PROBLEM STATEMENT: Word for word, output the data, with none of its pictures.

[User interface change data]

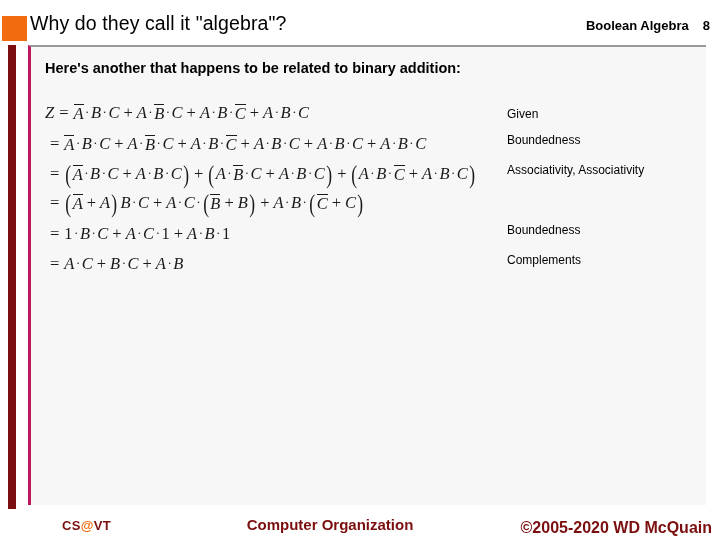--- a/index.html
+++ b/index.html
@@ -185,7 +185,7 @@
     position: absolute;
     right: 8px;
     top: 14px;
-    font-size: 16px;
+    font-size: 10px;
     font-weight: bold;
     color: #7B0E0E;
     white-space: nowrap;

COMPLETED TASK:
--- a/index.html
+++ b/index.html
@@ -185,7 +185,7 @@
     position: absolute;
     right: 8px;
     top: 14px;
-    font-size: 16px;
+    font-size: 10px;
     font-weight: bold;
     color: #7B0E0E;
     white-space: nowrap;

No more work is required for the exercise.